From the wrestling recap below, list every move that the text says earned a two count.

Text –
- - - - -
GOD, so if anyone can make them look good, it’s him. Suddenly, he hits

the Frankensteiner out of nowhere and makes the hot tag to Rick.

Steinerline and powerslam gets two. Double suplex gets two. Pier six

erupts and Doom hits a Doomsday Device-type thing for two. Rick puts

Reed on the top rope and goes for a belly-to-belly, but Simmons nails

him from behind and pushes Reed off the top, onto Rick, for the pin and

the incredibly shocking upset for the World tag team titles! Sure, this

is no big deal 9 years later when Doom is actually a big name in tag

team wrestling, but at the time this was “Holy shit” type booking. And

can you believe Reed and Simmons carried the match? Wow. ***3/4

– Tony interviews the champs.

– Main Event, NWA World title, cage match: Ric Flair v. Lex Luger. The

referee checks Woman’s gloves before the match…and actually finds

something! Man, I’ve never seen the ref actually find something on the

pre-match frisk. Luger gets a two count off a clothesline right away.
- - - - -
Given records –
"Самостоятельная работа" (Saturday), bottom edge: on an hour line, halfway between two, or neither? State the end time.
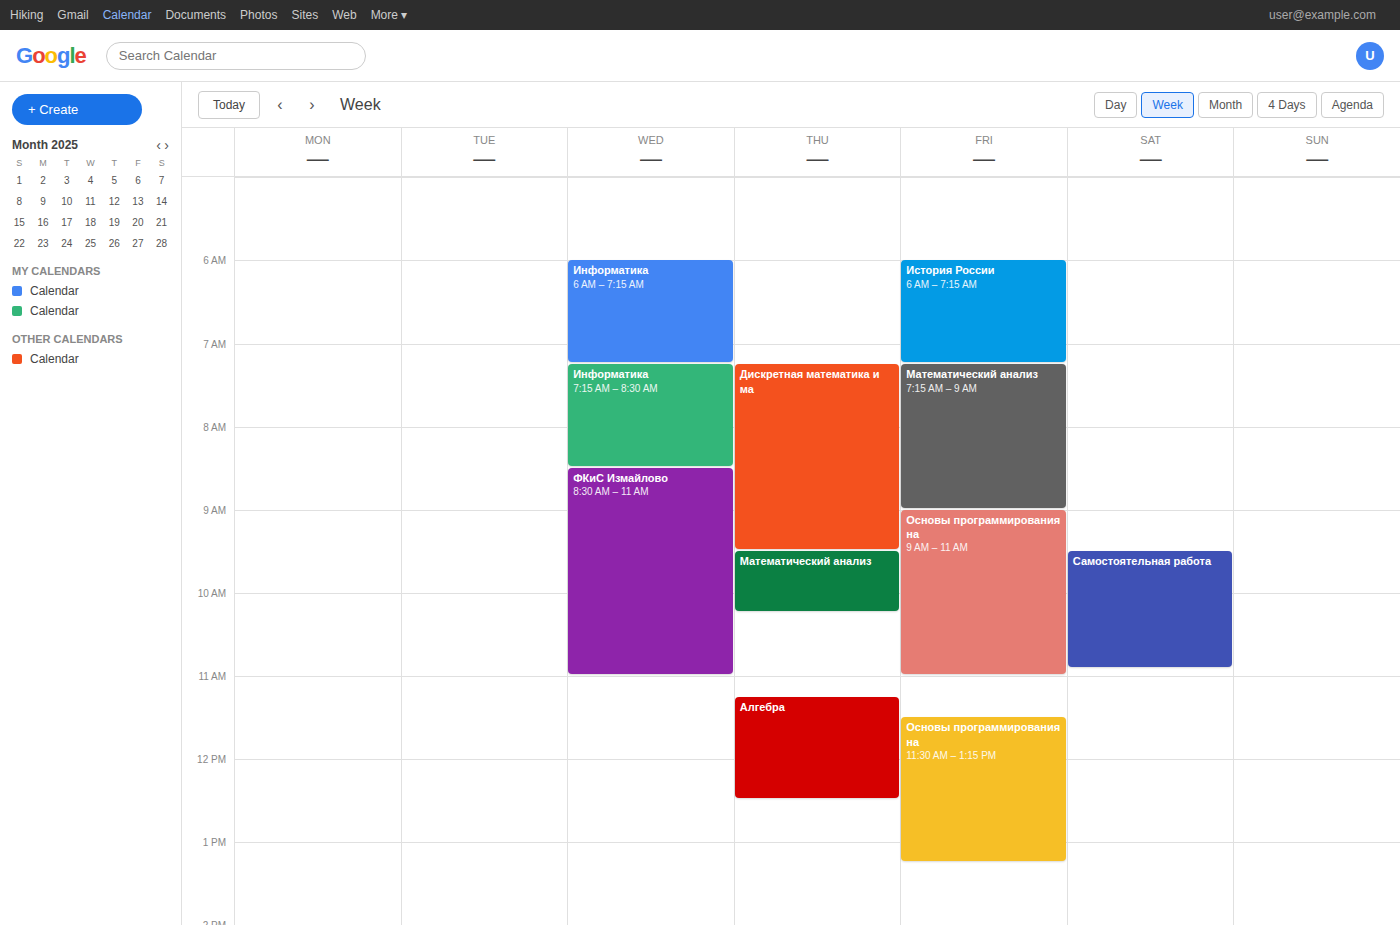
- - - - -
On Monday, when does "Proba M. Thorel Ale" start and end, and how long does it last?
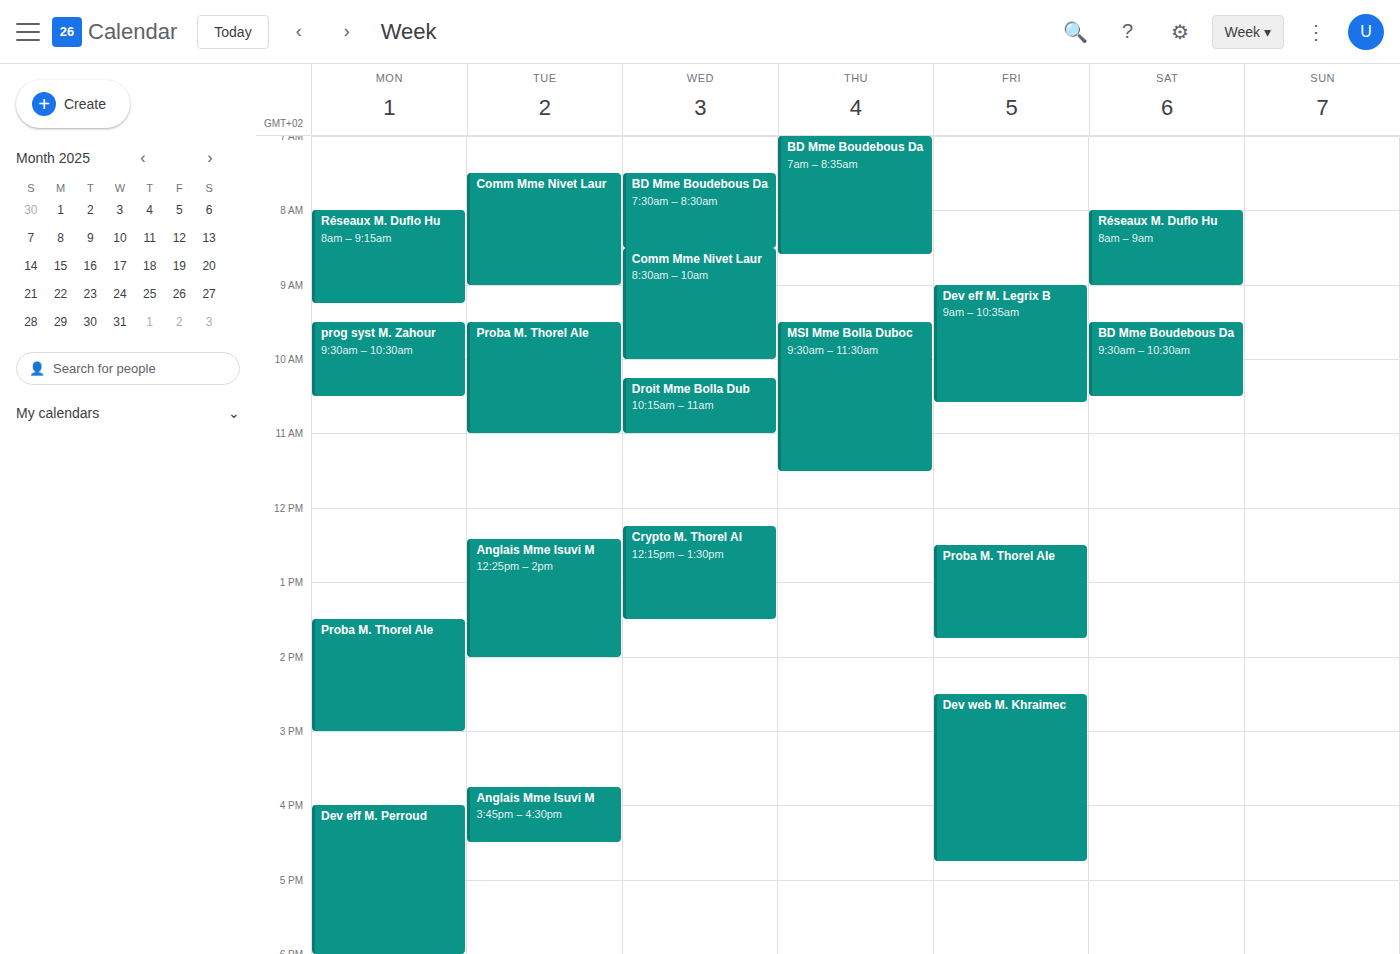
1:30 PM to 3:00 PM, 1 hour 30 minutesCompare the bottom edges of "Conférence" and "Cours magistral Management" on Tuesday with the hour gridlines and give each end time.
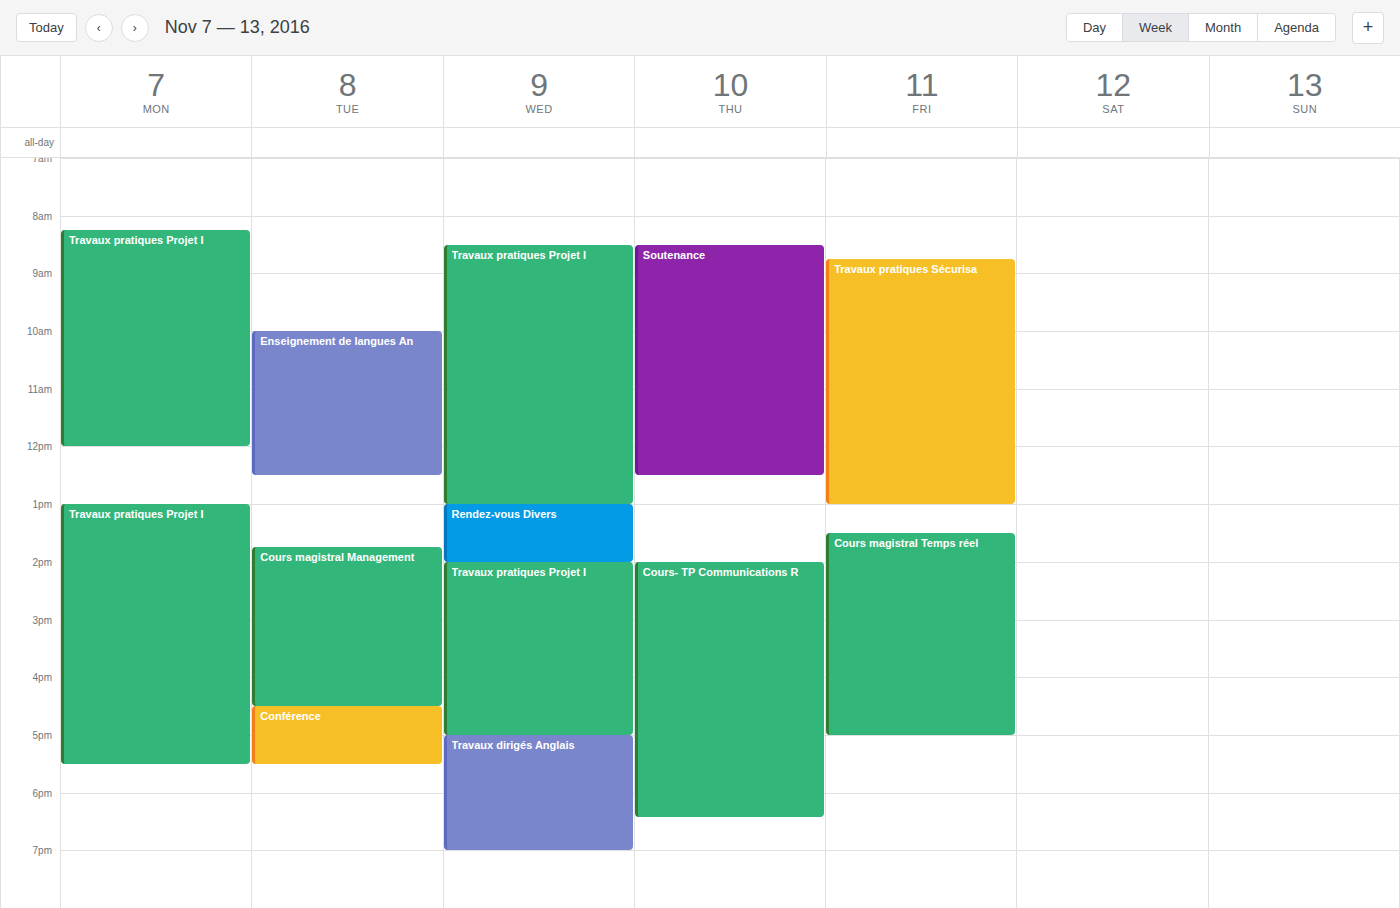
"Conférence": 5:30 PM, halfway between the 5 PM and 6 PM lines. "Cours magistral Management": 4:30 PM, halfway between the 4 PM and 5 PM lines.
- - - - -
Solved exercise –
- The Steinerline and powerslam combination
- The double suplex
- The Doomsday Device-type move by Doom
- Luger's clothesline